Requirement a. Could you reproduce, word for word, the records from their very first line through the line containing "List each element's", inclusive?

Page text.
────────────────

People didn't want to cross a prefect because he had influence, but a modern bodyguard has no such influence.

Because they didn't know better and really loved the military. The Praetorians paid once things calmed down and the empire learned from it.

Diocletian is a meme
He stabilized the empire, to a small extent but he didn't fix of any of the shit thats broken. In fact, by splitting the empire he essentially gave all of the rowdy parts of the empire that had been neglected to one guy to run.

Are you shitting me? Diocletian completely reinvented how the position of emperor was seen. He took it from an elected office, to something divine and grand, something we'd recognize as all future monarchs using. That's an enormous contribution to world history.

Don't let individual power brokers within the government be allowed to maintain their own private armies

>Caracalla
>fucking retard
Que? Caracalla wasn't a great emperor, but he wasn't shit either.

Inbreeding.

He was a fucking terrible, incompetent emperor, and an even worse person.

Septimius Severus wasn't really that bright. He was just a good, strong commander.

────────────────

Record list.

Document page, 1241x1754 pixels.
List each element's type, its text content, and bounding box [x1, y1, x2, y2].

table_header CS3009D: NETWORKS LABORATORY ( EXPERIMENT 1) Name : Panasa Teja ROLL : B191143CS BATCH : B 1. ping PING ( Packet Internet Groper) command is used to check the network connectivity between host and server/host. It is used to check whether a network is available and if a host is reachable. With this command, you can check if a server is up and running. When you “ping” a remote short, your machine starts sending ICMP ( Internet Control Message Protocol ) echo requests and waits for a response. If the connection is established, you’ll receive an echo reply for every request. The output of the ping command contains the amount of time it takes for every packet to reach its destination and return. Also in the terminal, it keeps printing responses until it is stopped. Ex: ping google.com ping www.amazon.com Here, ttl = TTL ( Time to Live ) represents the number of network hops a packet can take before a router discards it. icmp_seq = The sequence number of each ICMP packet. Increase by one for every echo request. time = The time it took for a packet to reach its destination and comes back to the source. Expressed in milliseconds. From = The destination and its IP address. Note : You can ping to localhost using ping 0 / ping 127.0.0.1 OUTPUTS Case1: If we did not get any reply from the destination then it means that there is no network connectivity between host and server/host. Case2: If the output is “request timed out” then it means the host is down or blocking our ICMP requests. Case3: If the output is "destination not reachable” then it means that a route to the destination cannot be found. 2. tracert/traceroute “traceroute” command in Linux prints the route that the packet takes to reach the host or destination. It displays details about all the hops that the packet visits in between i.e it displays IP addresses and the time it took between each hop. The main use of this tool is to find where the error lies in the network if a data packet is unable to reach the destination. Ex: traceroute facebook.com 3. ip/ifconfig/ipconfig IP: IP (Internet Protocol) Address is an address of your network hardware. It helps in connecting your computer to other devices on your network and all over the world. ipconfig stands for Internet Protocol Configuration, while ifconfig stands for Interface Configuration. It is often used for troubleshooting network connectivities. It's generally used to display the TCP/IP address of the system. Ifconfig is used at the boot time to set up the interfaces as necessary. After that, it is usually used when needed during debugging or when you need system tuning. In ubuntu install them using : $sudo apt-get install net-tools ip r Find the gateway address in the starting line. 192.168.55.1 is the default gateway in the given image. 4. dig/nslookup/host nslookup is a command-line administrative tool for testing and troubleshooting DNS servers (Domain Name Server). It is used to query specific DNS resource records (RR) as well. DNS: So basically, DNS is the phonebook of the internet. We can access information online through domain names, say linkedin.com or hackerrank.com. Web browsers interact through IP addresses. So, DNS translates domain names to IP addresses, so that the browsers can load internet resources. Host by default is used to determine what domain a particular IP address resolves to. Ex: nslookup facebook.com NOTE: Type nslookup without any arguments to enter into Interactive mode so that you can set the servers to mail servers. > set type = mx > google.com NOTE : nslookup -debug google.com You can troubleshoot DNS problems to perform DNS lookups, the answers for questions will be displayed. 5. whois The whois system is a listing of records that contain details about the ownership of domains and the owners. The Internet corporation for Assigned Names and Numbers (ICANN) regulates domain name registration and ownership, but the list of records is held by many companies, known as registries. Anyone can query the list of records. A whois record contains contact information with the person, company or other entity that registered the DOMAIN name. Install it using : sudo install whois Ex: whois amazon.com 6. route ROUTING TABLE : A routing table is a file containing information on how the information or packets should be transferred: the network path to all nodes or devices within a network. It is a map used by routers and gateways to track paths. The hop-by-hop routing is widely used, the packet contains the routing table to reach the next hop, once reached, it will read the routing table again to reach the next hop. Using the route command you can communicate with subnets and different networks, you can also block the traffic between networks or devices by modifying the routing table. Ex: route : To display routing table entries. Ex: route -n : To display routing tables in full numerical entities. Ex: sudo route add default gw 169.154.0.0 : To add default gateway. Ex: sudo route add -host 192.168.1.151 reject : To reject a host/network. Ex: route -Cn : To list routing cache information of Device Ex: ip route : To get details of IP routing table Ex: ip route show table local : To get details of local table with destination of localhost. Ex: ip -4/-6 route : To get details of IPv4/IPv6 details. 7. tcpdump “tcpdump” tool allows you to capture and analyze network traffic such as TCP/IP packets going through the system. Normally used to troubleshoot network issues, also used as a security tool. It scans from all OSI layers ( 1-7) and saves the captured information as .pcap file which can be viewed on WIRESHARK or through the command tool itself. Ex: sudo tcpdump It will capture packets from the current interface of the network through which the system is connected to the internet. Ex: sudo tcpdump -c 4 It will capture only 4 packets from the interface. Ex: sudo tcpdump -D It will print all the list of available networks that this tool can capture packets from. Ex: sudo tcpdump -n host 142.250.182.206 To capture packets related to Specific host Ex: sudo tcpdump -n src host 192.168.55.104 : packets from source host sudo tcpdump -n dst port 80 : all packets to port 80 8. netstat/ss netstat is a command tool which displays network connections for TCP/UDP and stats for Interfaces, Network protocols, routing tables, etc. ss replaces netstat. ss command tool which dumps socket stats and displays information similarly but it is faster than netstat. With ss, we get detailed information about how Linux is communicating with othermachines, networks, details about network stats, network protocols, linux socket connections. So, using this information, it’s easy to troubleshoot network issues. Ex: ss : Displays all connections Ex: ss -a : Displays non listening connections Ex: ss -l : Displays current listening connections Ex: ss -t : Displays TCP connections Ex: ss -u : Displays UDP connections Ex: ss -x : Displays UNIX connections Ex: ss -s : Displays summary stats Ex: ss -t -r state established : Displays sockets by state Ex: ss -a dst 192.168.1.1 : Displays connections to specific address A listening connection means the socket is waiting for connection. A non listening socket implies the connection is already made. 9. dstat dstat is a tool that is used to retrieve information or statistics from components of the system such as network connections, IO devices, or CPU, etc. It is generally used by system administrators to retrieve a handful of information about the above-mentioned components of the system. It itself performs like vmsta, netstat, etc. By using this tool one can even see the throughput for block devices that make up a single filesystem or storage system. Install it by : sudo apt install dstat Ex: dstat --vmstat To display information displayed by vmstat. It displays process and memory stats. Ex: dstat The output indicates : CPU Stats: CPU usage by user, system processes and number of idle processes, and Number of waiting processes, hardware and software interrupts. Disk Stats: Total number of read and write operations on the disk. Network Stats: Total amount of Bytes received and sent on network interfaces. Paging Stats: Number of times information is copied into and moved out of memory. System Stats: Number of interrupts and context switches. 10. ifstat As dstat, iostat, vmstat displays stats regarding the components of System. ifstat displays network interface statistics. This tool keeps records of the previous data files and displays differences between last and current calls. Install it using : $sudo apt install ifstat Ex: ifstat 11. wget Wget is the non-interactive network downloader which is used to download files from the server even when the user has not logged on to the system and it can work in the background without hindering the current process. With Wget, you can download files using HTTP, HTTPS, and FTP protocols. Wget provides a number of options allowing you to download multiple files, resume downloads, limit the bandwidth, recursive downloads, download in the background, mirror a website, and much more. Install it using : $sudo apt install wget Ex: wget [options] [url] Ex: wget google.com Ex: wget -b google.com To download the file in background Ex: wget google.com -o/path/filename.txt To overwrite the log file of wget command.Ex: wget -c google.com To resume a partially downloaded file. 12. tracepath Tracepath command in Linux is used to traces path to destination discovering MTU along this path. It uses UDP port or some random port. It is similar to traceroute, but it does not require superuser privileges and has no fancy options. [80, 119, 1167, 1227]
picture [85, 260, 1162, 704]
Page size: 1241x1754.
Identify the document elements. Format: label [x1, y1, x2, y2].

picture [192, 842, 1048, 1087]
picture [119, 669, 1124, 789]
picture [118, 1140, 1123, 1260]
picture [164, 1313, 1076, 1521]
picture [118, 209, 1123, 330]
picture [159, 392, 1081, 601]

────────────────

Requirement b. Can you copy the discussion of Roman emperors verbatim from "Don't let individual" through "Inbreeding.", inclusive?

Task answer a.
Document page, 1241x1754 pixels.
List each element's type, its text content, and bounding box [x1, y1, x2, y2].

Task answer b.
Don't let individual power brokers within the government be allowed to maintain their own private armies

>Caracalla
>fucking retard
Que? Caracalla wasn't a great emperor, but he wasn't shit either.

Inbreeding.